◆ **Data provided**
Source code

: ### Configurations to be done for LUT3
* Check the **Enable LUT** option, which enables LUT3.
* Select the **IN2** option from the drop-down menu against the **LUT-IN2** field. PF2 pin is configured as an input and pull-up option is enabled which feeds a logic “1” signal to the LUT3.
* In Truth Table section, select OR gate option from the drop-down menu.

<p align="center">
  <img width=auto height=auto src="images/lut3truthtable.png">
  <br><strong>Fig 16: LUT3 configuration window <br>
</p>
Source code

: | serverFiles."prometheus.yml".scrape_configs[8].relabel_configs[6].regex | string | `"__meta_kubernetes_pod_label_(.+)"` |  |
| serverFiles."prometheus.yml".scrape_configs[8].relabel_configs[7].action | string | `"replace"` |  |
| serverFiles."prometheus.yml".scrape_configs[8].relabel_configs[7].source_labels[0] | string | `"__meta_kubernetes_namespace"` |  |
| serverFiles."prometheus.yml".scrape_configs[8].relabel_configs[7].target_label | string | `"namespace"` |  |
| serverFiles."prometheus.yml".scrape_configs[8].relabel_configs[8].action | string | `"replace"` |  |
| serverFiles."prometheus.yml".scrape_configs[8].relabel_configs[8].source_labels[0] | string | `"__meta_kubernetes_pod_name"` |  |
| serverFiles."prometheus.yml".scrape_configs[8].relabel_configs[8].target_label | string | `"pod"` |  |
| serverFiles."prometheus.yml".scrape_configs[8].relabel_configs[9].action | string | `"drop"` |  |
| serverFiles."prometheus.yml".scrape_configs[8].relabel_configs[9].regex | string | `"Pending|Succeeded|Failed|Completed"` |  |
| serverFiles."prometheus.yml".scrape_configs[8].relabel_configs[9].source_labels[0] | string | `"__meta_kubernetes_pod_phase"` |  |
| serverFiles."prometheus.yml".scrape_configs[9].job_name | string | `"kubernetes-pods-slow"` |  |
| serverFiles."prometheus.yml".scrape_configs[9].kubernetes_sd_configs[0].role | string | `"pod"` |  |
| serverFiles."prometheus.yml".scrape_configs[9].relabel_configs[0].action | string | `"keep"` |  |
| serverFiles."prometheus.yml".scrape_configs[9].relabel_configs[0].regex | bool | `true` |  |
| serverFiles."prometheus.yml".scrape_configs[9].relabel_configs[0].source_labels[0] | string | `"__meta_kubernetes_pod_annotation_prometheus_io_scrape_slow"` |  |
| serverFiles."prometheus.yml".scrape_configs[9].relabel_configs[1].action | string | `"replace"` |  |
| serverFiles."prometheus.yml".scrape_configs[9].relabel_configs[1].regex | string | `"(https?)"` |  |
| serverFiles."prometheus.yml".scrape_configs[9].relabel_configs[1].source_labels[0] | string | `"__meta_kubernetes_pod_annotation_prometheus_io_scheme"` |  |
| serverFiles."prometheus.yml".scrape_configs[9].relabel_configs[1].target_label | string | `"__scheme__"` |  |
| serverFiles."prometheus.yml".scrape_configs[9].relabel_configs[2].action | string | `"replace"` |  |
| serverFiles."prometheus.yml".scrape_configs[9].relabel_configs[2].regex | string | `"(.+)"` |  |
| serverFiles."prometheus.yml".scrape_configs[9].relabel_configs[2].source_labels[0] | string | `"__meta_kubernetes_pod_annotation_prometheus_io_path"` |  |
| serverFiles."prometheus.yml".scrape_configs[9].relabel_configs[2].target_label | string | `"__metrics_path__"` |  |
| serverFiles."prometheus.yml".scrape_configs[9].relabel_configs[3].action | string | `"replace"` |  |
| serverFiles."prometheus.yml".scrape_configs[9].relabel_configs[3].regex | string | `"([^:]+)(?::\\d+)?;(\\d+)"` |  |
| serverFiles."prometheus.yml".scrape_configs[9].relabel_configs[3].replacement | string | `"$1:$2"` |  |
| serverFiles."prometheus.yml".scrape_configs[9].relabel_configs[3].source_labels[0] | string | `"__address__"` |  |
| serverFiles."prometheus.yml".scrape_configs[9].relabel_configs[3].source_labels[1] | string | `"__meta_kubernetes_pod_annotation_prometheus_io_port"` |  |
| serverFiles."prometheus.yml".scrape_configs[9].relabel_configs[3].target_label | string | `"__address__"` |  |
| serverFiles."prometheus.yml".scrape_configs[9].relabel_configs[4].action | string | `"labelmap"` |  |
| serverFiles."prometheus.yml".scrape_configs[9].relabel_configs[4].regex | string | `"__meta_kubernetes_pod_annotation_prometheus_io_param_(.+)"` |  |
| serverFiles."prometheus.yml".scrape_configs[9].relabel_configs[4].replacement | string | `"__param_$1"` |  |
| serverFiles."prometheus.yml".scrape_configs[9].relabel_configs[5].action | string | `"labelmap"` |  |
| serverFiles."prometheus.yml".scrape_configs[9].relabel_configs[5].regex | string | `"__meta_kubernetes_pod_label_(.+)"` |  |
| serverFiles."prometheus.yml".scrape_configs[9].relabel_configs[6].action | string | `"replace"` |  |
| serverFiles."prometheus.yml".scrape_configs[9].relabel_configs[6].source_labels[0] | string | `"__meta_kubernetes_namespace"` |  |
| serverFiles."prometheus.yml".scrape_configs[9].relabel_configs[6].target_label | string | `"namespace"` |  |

◆ **Written task**
Please copy out each line of the material that contains the string "which".

◆ **Finished exercise**
* Check the **Enable LUT** option, which enables LUT3.
* Select the **IN2** option from the drop-down menu against the **LUT-IN2** field. PF2 pin is configured as an input and pull-up option is enabled which feeds a logic “1” signal to the LUT3.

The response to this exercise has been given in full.